Gerade in einem komplexen medizinischen Umfeld wie heute ist es entscheidend, den eigenen Willen eindeutig und rechtssicher festzuhalten. Ob Du jung oder alt bist, gesund oder bereits erkrankt: Eine verbindliche Patientenverfügung gibt Dir die Möglichkeit, Deine Würde und Deinen Wunsch nach einem selbstbestimmten Leben – und Sterben – zu wahren.
noracares unterstützt Dich nicht nur beim Thema Vorsorge, sondern hilft Dir auch, die passende Pflegekraft für Deine Familie zu finden – direkt und persönlich über unsere Plattform. So kannst Du sicher sein: Wenn es drauf ankommt, ist jemand da, der sich kümmert.
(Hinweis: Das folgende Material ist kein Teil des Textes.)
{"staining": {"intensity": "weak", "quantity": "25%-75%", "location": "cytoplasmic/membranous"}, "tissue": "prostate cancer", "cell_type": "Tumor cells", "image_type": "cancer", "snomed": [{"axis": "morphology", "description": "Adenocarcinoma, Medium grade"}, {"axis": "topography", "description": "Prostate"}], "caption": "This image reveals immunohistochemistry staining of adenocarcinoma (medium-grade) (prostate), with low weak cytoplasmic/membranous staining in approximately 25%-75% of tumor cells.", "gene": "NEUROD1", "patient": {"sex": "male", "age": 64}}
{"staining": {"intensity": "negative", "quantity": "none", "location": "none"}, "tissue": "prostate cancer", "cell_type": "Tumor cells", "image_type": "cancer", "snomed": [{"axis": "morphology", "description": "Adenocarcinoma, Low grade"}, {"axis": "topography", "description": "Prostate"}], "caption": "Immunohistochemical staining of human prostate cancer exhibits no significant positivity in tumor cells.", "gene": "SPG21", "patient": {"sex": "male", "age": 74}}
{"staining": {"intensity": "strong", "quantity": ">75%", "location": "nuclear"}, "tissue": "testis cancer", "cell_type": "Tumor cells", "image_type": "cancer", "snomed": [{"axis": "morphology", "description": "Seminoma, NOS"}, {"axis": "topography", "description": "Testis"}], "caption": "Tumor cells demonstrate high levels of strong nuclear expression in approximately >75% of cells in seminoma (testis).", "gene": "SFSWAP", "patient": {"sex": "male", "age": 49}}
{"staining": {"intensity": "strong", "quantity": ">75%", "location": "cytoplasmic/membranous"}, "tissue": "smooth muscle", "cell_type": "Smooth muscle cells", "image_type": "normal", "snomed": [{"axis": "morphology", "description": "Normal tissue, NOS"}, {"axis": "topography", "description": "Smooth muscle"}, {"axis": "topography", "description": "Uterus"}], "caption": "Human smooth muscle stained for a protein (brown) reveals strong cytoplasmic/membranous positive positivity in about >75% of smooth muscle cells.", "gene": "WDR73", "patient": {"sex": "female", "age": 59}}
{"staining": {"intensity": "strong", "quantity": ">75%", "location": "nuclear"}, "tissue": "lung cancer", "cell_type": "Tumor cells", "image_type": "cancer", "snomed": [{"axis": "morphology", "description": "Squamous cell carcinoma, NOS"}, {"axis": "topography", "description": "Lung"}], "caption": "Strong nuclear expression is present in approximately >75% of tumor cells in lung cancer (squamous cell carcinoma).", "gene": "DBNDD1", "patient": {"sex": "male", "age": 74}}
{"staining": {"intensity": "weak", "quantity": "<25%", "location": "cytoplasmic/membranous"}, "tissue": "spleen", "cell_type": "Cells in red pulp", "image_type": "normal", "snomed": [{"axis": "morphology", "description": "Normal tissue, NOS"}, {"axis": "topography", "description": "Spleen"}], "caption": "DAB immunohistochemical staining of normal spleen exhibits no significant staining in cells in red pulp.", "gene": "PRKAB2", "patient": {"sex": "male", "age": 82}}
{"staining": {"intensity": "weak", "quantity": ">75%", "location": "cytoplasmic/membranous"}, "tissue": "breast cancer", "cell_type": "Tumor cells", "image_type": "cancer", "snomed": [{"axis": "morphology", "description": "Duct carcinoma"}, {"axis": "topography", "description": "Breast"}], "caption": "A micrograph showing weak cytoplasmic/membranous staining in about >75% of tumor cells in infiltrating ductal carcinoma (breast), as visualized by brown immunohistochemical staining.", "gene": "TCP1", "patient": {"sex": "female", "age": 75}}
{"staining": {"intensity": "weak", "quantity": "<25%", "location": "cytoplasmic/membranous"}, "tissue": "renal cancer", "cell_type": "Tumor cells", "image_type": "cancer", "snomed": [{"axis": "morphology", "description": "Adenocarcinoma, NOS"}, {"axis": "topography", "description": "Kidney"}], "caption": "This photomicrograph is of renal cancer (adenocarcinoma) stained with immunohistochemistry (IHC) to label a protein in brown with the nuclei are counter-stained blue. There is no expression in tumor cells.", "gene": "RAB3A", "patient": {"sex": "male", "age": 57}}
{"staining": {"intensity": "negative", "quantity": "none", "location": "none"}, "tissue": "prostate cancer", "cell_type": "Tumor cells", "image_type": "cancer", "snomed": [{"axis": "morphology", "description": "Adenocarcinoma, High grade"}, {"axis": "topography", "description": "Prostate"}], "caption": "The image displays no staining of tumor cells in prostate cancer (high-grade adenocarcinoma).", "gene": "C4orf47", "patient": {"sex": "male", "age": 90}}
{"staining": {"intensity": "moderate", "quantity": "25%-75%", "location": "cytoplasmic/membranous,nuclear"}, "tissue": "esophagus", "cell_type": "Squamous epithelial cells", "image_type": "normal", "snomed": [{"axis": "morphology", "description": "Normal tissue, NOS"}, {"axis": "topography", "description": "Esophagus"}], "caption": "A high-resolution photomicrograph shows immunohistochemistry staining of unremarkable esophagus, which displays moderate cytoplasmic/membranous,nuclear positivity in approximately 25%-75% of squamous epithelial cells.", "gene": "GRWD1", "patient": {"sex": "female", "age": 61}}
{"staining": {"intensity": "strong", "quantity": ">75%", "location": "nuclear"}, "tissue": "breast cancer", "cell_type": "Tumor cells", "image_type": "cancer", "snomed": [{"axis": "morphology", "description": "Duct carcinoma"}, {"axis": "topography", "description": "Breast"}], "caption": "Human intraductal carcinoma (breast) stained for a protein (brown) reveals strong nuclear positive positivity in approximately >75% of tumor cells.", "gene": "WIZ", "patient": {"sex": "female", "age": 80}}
- Patientenverfügung - Schriftliche Erklärung, mit der eine Person im Voraus bestimmte medizinische Maßnahmen ablehnt, falls sie nicht mehr entscheidungsfähig ist.
- Verbindliche Patientenverfügung - Rechtlich bindendes Dokument, das alle gesetzlichen Voraussetzungen erfüllt. Ärzt:innen sind an die Anweisungen gebunden.
- Beachtliche Patientenverfügung - Nicht bindend, aber von Ärzt:innen zu berücksichtigen. Wird häufig genutzt, wenn keine vollständige juristische Absicherung erfolgt ist.
- Einsichts- und Urteilsfähigkeit - Fähigkeit, die Tragweite einer Entscheidung zu erkennen und auf dieser Basis einen freien Willen zu bilden.
- Ärztliche Aufklärung - Gespräch mit einem Arzt oder einer Ärztin über medizinische Inhalte, Risiken und Alternativen, das dokumentiert wird.
- Patientenanwaltschaft - Unabhängige Institution, die Patient:innen in Österreich berät, unterstützt und teilweise auch die Patientenverfügung kostenlos erstellt.
- Register (ÖRAK, ÖNK) - Österreichische Rechtsanwaltskammer bzw. Notariatskammer – bieten digitale Register, in denen Patientenverfügungen hinterlegt werden können.
- Widerruf - Rücknahme der Patientenverfügung durch die betroffene Person – jederzeit möglich, solange sie urteilsfähig ist.